“Hydropolis”, yeraltı temiz su deposunda kuruldu. Su ve Kanalizasyon Arıtma Şirketi – Wrocław‘a aittir ve su tedarik sisteminin mimari eserlerinden biridir.
Temiz su deposu, 1890-1893 yılları arasında, “Na Grobli” su tedarik sisteminin elemanlarından biri olarak inşa edilmiş ve 1904 yılına kadar bir filtreleme sistemi olarak hizmet vermiştir.
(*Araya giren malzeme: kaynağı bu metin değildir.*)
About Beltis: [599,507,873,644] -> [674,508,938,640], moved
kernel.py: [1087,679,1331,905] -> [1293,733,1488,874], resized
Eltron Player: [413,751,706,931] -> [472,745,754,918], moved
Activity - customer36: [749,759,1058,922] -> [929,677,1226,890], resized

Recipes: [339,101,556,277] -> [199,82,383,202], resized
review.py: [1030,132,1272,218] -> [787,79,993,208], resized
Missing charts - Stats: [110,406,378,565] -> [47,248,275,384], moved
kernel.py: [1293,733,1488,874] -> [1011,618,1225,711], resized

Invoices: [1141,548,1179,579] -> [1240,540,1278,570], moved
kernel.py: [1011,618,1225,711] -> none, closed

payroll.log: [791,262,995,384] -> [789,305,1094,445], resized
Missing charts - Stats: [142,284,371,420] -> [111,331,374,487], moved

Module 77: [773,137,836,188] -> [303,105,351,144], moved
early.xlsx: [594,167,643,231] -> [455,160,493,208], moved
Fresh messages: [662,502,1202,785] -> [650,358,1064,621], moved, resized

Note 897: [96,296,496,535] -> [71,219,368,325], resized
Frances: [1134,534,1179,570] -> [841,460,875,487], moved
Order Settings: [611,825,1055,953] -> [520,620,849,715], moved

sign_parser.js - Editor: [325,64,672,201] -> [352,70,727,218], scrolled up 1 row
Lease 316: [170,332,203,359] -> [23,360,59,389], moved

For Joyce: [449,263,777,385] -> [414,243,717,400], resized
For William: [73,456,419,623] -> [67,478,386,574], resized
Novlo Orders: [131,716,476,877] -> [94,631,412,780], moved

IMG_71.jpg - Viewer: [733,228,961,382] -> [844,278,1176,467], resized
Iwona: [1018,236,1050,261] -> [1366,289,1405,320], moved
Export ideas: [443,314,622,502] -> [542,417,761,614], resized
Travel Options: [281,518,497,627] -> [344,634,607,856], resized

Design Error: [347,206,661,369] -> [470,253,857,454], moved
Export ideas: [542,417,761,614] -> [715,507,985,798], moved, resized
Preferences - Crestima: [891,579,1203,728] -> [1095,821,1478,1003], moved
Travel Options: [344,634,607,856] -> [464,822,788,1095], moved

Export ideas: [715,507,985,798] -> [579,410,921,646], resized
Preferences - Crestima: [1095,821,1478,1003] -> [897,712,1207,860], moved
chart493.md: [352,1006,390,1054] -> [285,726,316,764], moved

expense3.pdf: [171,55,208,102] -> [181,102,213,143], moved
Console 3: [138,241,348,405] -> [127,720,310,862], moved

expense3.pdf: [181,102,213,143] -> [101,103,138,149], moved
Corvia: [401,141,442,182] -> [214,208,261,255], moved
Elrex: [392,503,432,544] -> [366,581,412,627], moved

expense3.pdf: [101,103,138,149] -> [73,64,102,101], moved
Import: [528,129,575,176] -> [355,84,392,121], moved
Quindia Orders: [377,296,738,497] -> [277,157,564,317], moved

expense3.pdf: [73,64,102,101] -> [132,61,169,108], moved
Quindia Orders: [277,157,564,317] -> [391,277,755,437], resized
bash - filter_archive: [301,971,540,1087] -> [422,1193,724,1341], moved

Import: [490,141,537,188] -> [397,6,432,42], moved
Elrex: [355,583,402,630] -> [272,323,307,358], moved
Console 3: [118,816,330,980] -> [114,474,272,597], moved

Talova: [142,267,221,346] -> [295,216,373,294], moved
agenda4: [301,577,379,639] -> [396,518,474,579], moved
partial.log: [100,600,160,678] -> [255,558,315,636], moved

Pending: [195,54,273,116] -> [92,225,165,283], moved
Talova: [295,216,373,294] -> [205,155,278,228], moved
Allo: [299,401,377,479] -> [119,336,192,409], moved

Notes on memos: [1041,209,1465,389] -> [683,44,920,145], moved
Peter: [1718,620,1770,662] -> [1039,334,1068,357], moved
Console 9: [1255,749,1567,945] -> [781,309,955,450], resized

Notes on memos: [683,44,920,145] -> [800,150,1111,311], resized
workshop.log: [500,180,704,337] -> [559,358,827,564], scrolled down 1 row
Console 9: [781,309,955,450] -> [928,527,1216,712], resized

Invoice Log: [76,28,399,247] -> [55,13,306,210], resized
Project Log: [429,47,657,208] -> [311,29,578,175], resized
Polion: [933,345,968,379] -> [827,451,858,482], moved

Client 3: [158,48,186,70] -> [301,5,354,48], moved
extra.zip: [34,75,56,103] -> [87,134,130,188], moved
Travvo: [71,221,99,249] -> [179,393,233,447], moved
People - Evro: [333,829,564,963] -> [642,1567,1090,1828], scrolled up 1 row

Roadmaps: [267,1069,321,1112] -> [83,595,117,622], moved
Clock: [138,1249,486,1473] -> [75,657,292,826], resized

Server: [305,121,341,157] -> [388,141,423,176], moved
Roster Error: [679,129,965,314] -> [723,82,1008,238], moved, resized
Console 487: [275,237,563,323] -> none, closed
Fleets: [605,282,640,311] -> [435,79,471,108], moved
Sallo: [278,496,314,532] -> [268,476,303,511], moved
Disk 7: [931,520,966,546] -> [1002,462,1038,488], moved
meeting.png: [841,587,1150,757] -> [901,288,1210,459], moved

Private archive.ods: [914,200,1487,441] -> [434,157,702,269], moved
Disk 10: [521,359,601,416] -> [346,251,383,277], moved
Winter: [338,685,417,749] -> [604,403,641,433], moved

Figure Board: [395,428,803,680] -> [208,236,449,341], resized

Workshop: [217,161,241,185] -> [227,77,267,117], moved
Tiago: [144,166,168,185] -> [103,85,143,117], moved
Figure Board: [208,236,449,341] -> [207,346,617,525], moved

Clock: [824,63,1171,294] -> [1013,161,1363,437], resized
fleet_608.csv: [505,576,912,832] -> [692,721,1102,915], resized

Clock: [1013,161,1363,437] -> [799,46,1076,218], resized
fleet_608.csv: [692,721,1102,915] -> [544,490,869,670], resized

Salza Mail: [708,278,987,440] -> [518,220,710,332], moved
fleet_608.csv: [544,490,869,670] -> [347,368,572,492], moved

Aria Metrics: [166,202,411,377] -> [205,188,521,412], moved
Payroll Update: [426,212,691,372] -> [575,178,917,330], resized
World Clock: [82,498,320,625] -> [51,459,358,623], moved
Batıdaki komşusundan esinlenilen pompa istasyonu 1924 yılında inşa edilmiştir.
“Na Grobli”, Avrupa’da az sayıdaki çok iyi korunan tarihi su tedarik tesislerinden biridir. Anıtların siciline giren bir yapı olduğu için, sıkı koruma ve korunmaya tabidir. Binanın kapatıldıktan sonra, daha da bozulmaması ancak genel bakım işlemleri uygulanarak engellenebilirdi.
Temiz su deposu, eski filtreler ve batıdaki rezervuara bitişik pompa istasyonu, “Na Grobli” su sisteminin bir parçasıdır. Rezervuar kesiti dikdörtgen şekle sahiptir. 72,8 x 63,9 metre. Yeşil bir çatı ile kaplıdır, öncelikle haznedeki hava basıncını düşürmeye yarayan havalandırma yığınları bulunur.
Rezervuarın iç kısmında, yeni işlevin amacı doğrultusunda, bir bölümden diğerine geçilmesine izin veren duvarlar bulunur. Yapılan açıklıklar vasıtasıyla bağlanan dört bölmeden oluşur. Her oda üç kör betonarme kemerli yapı ile onları ayıran duvarlara ve iki sütun sırasına dayanıyor.
Giriş alanının güney tarafına, yakınlardaki Su Kulesi ile eşleşip yeni bir cephe oluşturan bir ek bina inşa edilmiş.
Binanın yeni bölümünde kullanılan baskın malzeme, oksitlenme sürecinden ötürü doğal bir şekilde kararmış klasik bakırdır; rezervuarın ve su kulesi’nin ana malzemesi olan tuğla ile uyumludur.
Binanın gövdesi, çatıya ve teknik kanata giden bitişik bir rampa ile bir girişi içermektedir. Rezervuarın tavanına çıkan merdivenler arasında yeşil alan bulunur. Bütünü bakır bir çatı ile taçlanır.
Bina cepheleri yatay bakır levha panellerle kaplanmıştır. Giriş noktasında cam kaplaması için delikli paneller kullanılmış. Cephe iki tarafına da çatı ile monte edilmiş sabit paneller 46.5 metre uzunluğunda su yazıcının çerçevesidir. Yazıcıdan düşen su önceden programlanmış desenler ve başlıklar oluşturur – serginin ana temasına ve giriş yüksekliğini öne çıkartır.
Böylece oluşturulan su perdesi ön yüksekliği dolduruyor. Bu ayrılmaz bir bütünü simgeler. Geçiş yapan ziyaretçilerin önünde açılır ve su ile etkileşim ve ilk temas sağlar.
Su yazıcısı, binanın teknik bölümüyle bağlantılı olarak, yükseltinin bakır kaplamasının altında gizlenmiş on iki modülden oluşur. Her modülde, yazıcı tarafından oluşturulan etkilerden sorumlu olan bir dizi kontrollü solenoid valf ve püskürtme borusu vardır. Yazıcıdaki su kapalı bir sistemde dolaşır.
Bakır da giriş holünün son dokunuşudur; İç mekanı aydınlatır ve siyah metal levhaların mat yüzeyleri, beton döşeme ve betonarme ile uyumludur. Güneş ışığı, delikli panellerdeki düzensiz deliklerden içeri girer, alanı doldurur ve ışık ve yansımalar arasında benzersiz bir etkileşim yaratır. Bakır levhanın ön oksitlenmiş dikey panelleri burada kullanılır.
Bu alanın ana aksanı, 2,8m yüksekliğinde ve 1,6m çapında kapalı, şeffaf bir silindirin içine giren bir girdaptır. Seviye -1’deki merdivenler arasında merkezi bir konumda yer almaktadır.

Malzeme Yorumlaması:
Baştan bakır kullanma kararı en uygun çözüm gibi görünüyordu. Dayanıklılığı, güzelliği ve doğal değişkenliği nedeniyle, binanın bakır levhalarla kaplı olduğu yeni kısmı, tarihi rezervuarın eşsiz karakterini tamamlarken, aynı zamanda yeni mimarisini de vurguluyor. Içinde kullanılmış, ince ışık ve yansımaları sayesinde salonda alan algısını yoğunlaştırıyor.